───── Exercise inputs
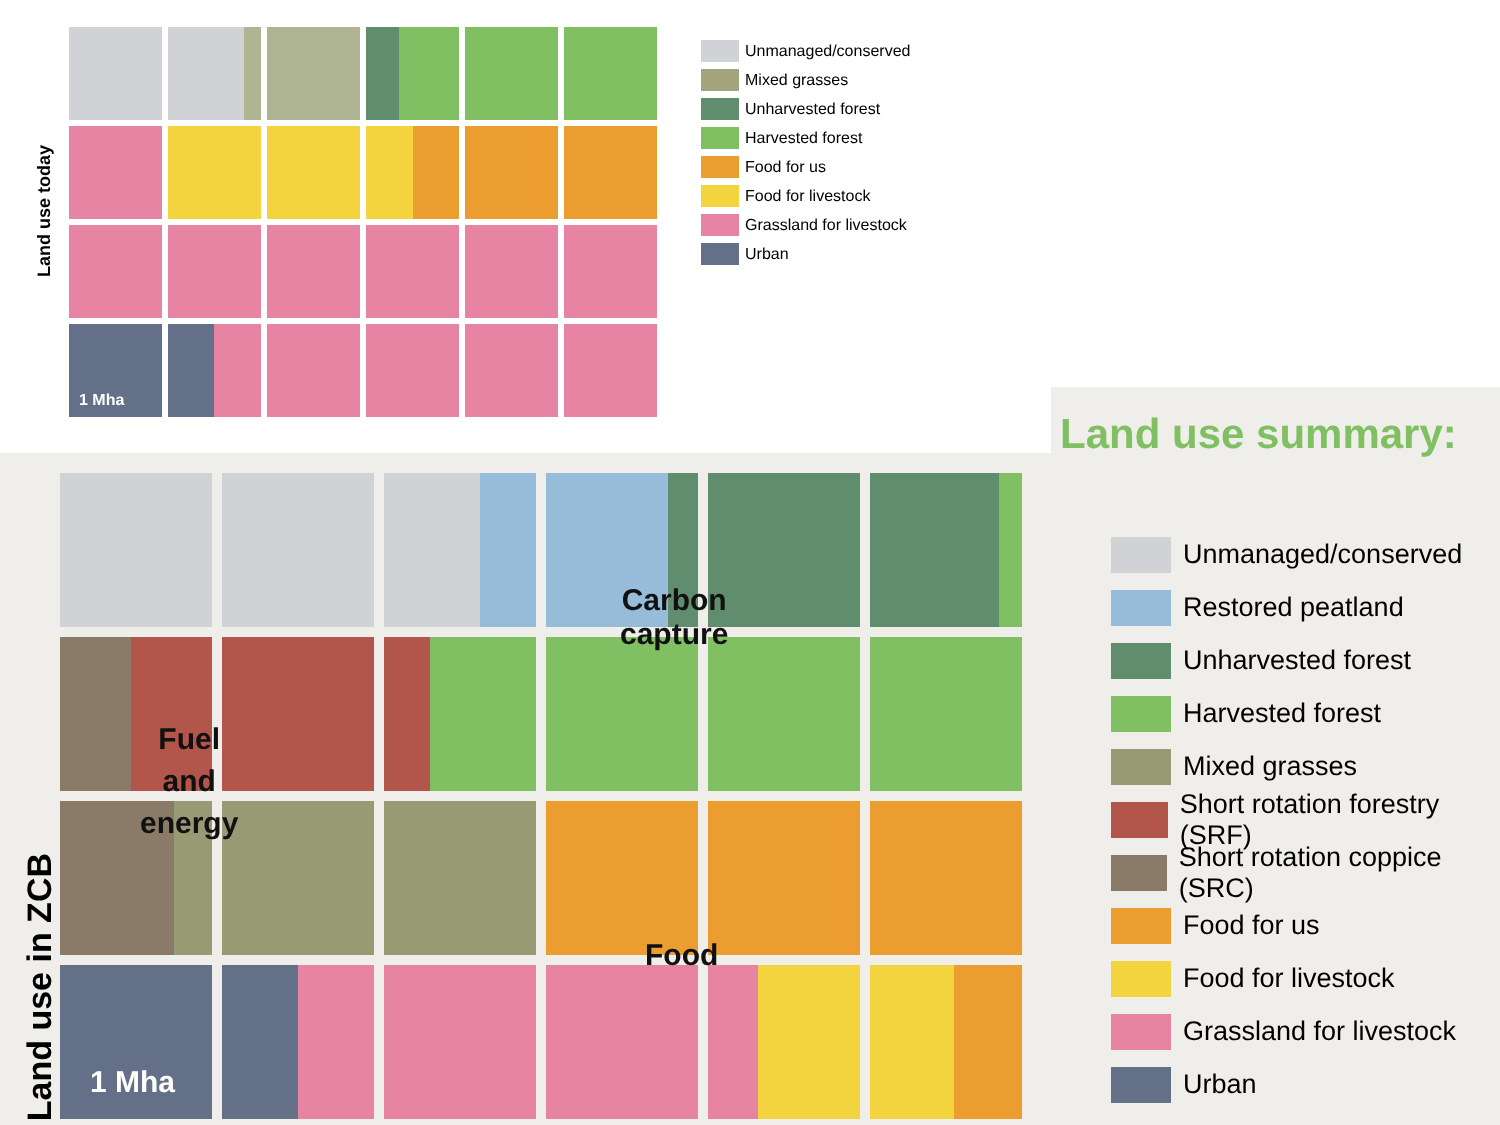Land use today
1 Mha
Unmanaged/conserved
Mixed grasses
Unharvested forest
Harvested forest
Food for us
Food for livestock
Grassland for livestock
Urban
Land use in ZCB
1 Mha
Carbon
capture
Fuel
and
energy
Food
Land use summary:
Unmanaged/conserved
Restored peatland
Unharvested forest
Harvested forest
Mixed grasses
Short rotation forestry (SRF)
Short rotation coppice (SRC)
Food for us
Food for livestock
Grassland for livestock
Urban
──────────
Everything in the data except the pictures needs to be written out exactly.

The answer:
Land use today
1 Mha
Unmanaged/conserved
Mixed grasses
Unharvested forest
Harvested forest
Food for us
Food for livestock
Grassland for livestock
Urban
Land use in ZCB
1 Mha
Carbon
capture
Fuel
and
energy
Food
Land use summary:
Unmanaged/conserved
Restored peatland
Unharvested forest
Harvested forest
Mixed grasses
Short rotation forestry (SRF)
Short rotation coppice (SRC)
Food for us
Food for livestock
Grassland for livestock
Urban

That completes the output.